- Input records:
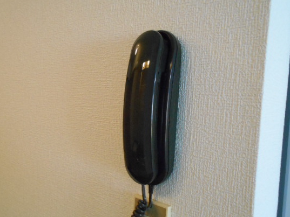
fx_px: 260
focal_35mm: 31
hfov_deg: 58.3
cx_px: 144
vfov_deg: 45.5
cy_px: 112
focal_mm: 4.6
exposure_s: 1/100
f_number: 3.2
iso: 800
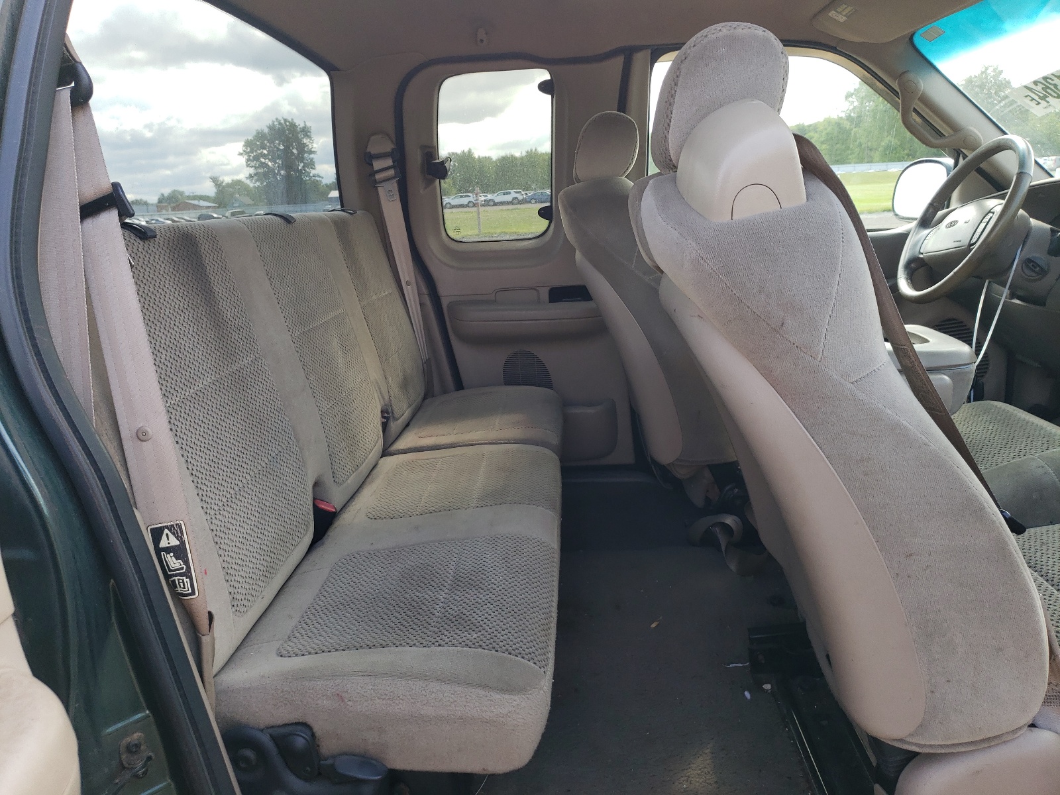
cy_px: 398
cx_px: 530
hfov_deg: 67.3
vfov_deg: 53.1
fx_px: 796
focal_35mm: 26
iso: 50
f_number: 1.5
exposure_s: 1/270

* * *

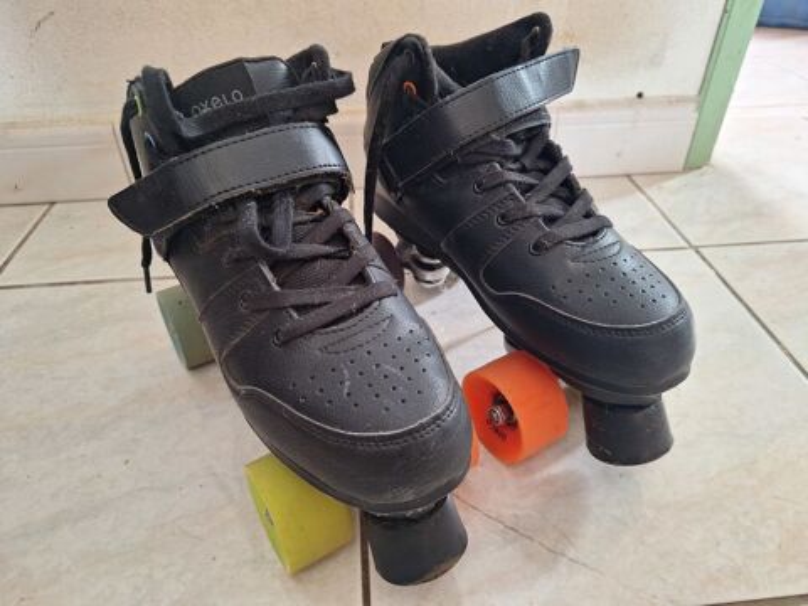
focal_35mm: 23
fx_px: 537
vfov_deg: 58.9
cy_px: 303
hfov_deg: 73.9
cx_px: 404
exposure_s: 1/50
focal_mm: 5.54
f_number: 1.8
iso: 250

- Requirement: Look above for the line holding "hfov_deg: 67.3", then set down exactly that line and every line after it up to and including the line holding "exposure_s: 1/270", with nothing else.

- Your solution:
hfov_deg: 67.3
vfov_deg: 53.1
fx_px: 796
focal_35mm: 26
iso: 50
f_number: 1.5
exposure_s: 1/270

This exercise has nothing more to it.